Document extract:
--- START ---
A New Anatomy of Thunderstorms

 
Published: 23 July 2019

A data-rich field campaign in Argentina will answer some mysteries of how deep convective systems begin, grow, and organize

The Cloud, Aerosol, and Complex Terrain Interactions (CACTI) field campaign in north-central Argentina wrapped up data collection in April 2019, but the work to understand deep convective storms in the region through ARM data is just beginning. Watch the video.

On the afternoon of May 22, 2019, Vagner Castro was busy in his outdoor office: a level, grassy stretch of land near Villa Yacanto, Argentina, a village of a thousand residents high up in the Sierras de Córdoba mountain range. He and his crew were packing the last of the gear used at the main site of a spectacular atmospheric science research event.

The Cloud, Aerosol, and Complex Terrain Interactions (CACTI) field campaign had officially ended three weeks before. (It ran from October 2018 through April 2019.) But someone had to pack up afterwards.

CACTI explored the life cycles of large convective storms in the region, which is said to be the birthplace of the biggest thunderstorms in the world.
--- END ---
Problems to work on:
a - Repeat the thunderstorm article word for word, everything from "A New Anatomy" down to "science research event.".
b - Keep writing the article on the Argentina thunderstorm campaign, picking up right after its last sentence.
The material after this point comes from a separate source.

Material provided:
--- START ---
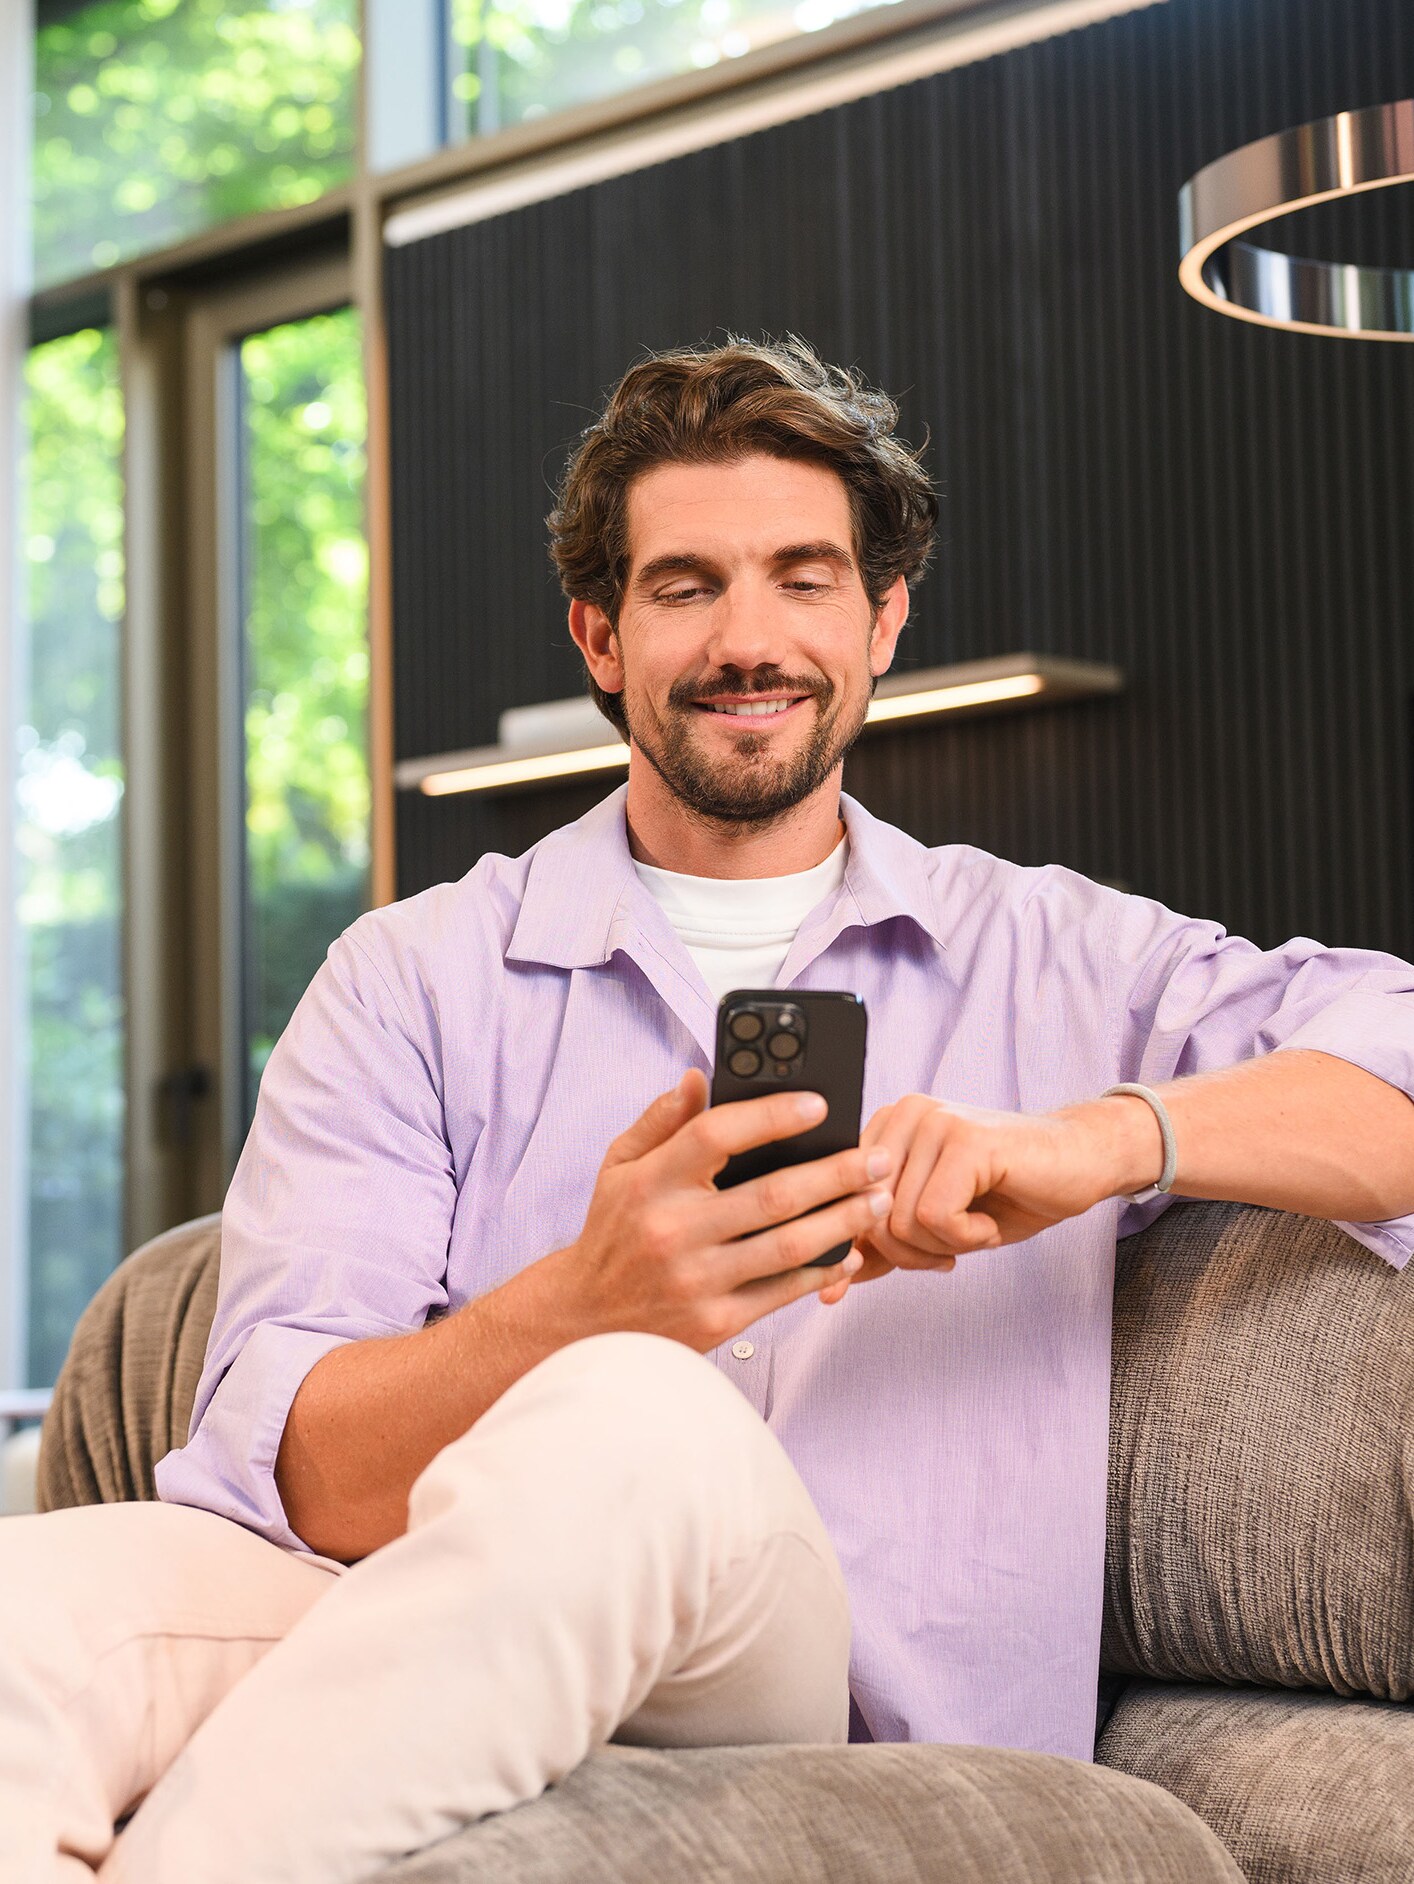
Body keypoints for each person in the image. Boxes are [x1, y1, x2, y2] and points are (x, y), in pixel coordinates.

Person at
--- END ---
Per-task outputs:
a -
A New Anatomy of Thunderstorms

 
Published: 23 July 2019

A data-rich field campaign in Argentina will answer some mysteries of how deep convective systems begin, grow, and organize

The Cloud, Aerosol, and Complex Terrain Interactions (CACTI) field campaign in north-central Argentina wrapped up data collection in April 2019, but the work to understand deep convective storms in the region through ARM data is just beginning. Watch the video.

On the afternoon of May 22, 2019, Vagner Castro was busy in his outdoor office: a level, grassy stretch of land near Villa Yacanto, Argentina, a village of a thousand residents high up in the Sierras de Córdoba mountain range. He and his crew were packing the last of the gear used at the main site of a spectacular atmospheric science research event.

b -
The campaign unfolded in unprecedented detail, and over a longer period—seven months—than any such previous study with such extensive measurements.

Nearly 200 scientists and students from seven countries took part. Many are now busy getting science out of CACTI’s terabytes of data.

A Firsthand Look at Booming Storms

“Success is if you have data that answer questions.”

Adam Varble, CACTI principal investigator

Severe thunderstorms—among the atmosphere’s most destructive phenomena—can produce high winds, hundreds of lightning strikes per minute, raging floods, and damage to crops and roadways. Such storms generate hail that, if heavy enough, can plummet to the ground at 60 mph.

CACTI was supported by the U.S. Department of Energy’s Atmospheric Radiation Measurement (ARM) user facility.

Castro is lead technician for the first ARM Mobile Facility (AMF1), which served as the primary CACTI observing facility. The site was about 20 kilometers (12 miles) east of the primary north/south-oriented ridge top in the mountain range.

At an elevation of 1,140 meters (about 3,740 feet), the main CACTI observatory had clear views in every direction and was ideal for observing the development of the big storms that often formed along, and east of, the high mountain ridge lines. Commonly, such storms passed right overhead.

“We can see conditions all around,” says CACTI principal investigator Adam Varble, an atmospheric analyst and modeler at Pacific Northwest National Laboratory in Washington state. “CACTI is giving us a holistic view of the components that go into deep convection.”

The field campaign’s data seem promising at this stage, he says: voluminous, unique, and from an unusually long time period for a campaign targeting deep convective systems.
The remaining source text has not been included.